Segment Open
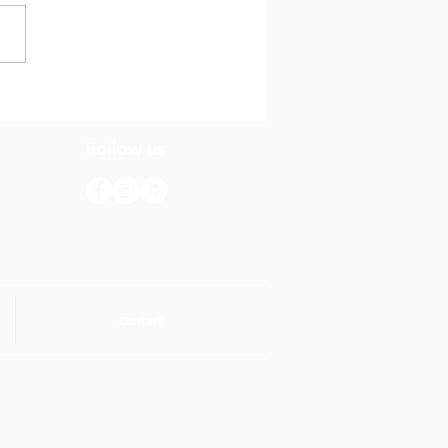
evista di Dia cu
nda Noël
Follow us
Contact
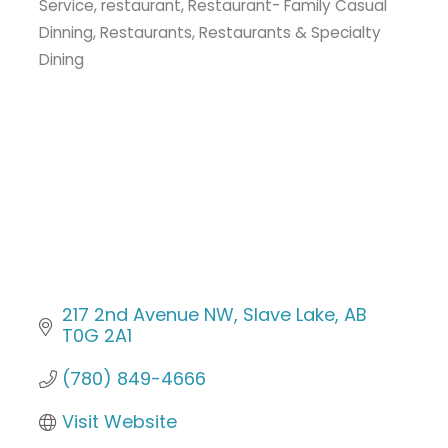
Service
restaurant
Restaurant- Family Casual
Dinning
Restaurants
Restaurants & Specialty
Dining
217 2nd Avenue NW
Slave Lake
AB
T0G 2A1
(780) 849-4666
Visit Website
Segment Closed
* To-do item
Copy the text of every item above line for line, leaving out the pictures.

* Reply
evista di Dia cu
nda Noël
Follow us
Contact
Service
restaurant
Restaurant- Family Casual
Dinning
Restaurants
Restaurants & Specialty
Dining
217 2nd Avenue NW
Slave Lake
AB
T0G 2A1
(780) 849-4666
Visit Website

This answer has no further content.